As we examine ourselves and our feelings and take the steps to get through them and manage them, it is important to practice these key things:
When we have emotional pain we want to sit with it and honor it. We don’t want to dwell on it but we do want to sit with it until it passes. Trying to ignore it or cover it with positivism doesn’t work because we are only adding a layer on an underlying feeling, and it is only going to push it to the unconscious which will make it manifest more.
Sitting with your emotions can be challenging, especially when they show up out of nowhere. They can be a little overwhelming, but you can help yourself through this by learning the art of self-soothing and by having compassion for yourself. This might be challenging if this is the first time you hear it but you deserve it.
Sometimes we just want to vent what we are feeling, but that just gives the emotional pain more power over us. It just makes it bigger, prolongs it, and provokes it. There is a Tibetan saying: Don’t suppress it but don’t act on it. Use compassion and good coping skills to work through these things. There are many coping skills and self-soothing techniques you can learn:
- Learn EFT and cognitive therapies like CBT, DBT, ACT, NLP, etc which I teach
- Practice grounding which is focusing on the present moment. Go out in nature or use aromatherapy oils to bring nature to you. Take a walk or sit in the grass.
- Self-sooth by wrapping yourself in a warm blanket and enjoying a warm cup of tea, aromatherapy, soothing music, etc.
- Journal to express yourself and your feelings. Then you can check back on what you’ve written to better understand yourself and what happened. Was it a valid feeling or were you operating from your emotional mind?
- Practice meditation to focus on the present moment. You can learn not to accept every automatic thought. You can become more aware of your thoughts and feelings and accept them.
Be aware of your feelings when they occur. Learn to observe them as if you were outside of yourself—in third person observation—so you don’t automatically accept them but you give yourself a pause to do self analysis. The practice of detachment will allow you to observe and not be automatically swept by the emotional pain you are feeling.
Freud called it ‘awareness with impartiality’. You are observing what is happening rather than being immersed in it and being overwhelmed till you get lost in it.

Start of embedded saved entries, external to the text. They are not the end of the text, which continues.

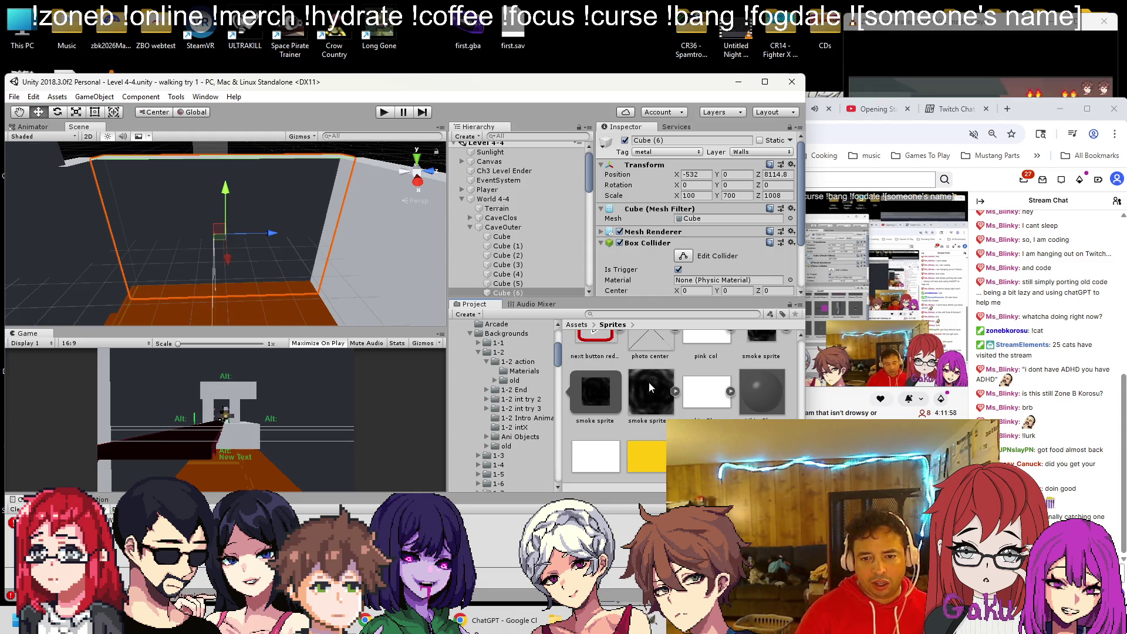
pyautogui.scroll(1, 657, 388)
pyautogui.moveTo(755, 368)
pyautogui.mouseDown()
pyautogui.moveTo(259, 182)
pyautogui.moveTo(411, 247)
pyautogui.moveTo(587, 352)
pyautogui.mouseUp()
pyautogui.scroll(-1, 634, 368)
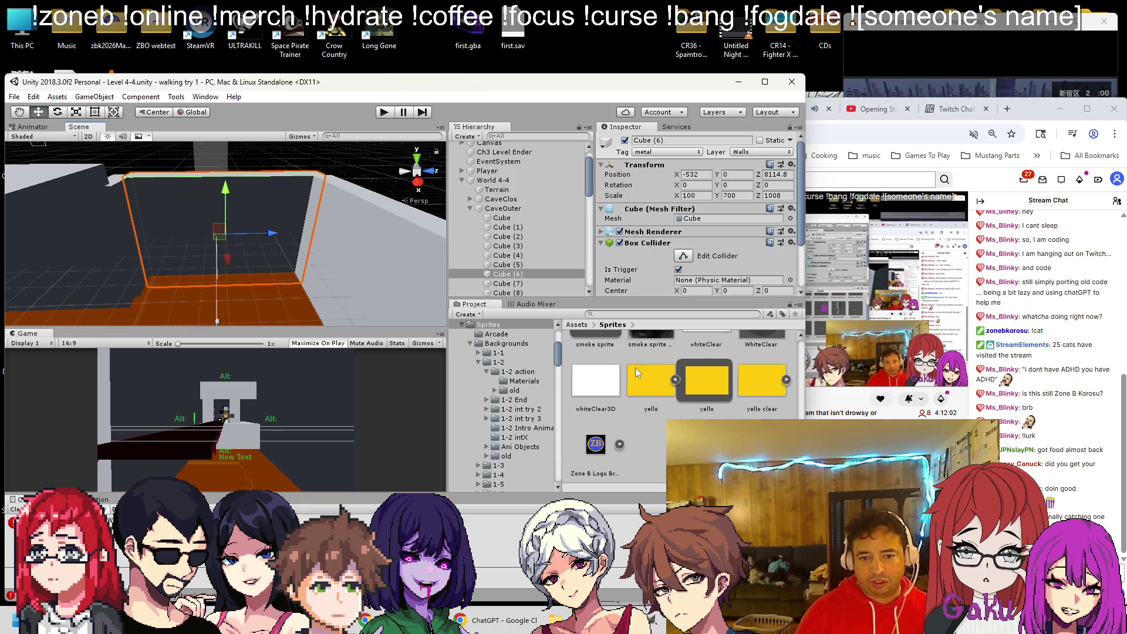
pyautogui.scroll(2, 649, 386)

You must also practice paying attention to your internal states—listening to your gut and your thoughts—while remembering that you don’t have to accept all of them as true. As you learn to observe and master your emotions, you are building what Daniel Goldman calls mental competency. That is the first step to gaining control of ourselves and our lives, and nothing will change until we have this self-awareness.
Once you do, you will stop being your passions’ slave. Understanding yourself is what will set you free. You will be able to predict your patterns and spot the things that you are doing and are not working. You can sit with emotions and soothe yourself through them instead of criticizing or judging yourself for having them.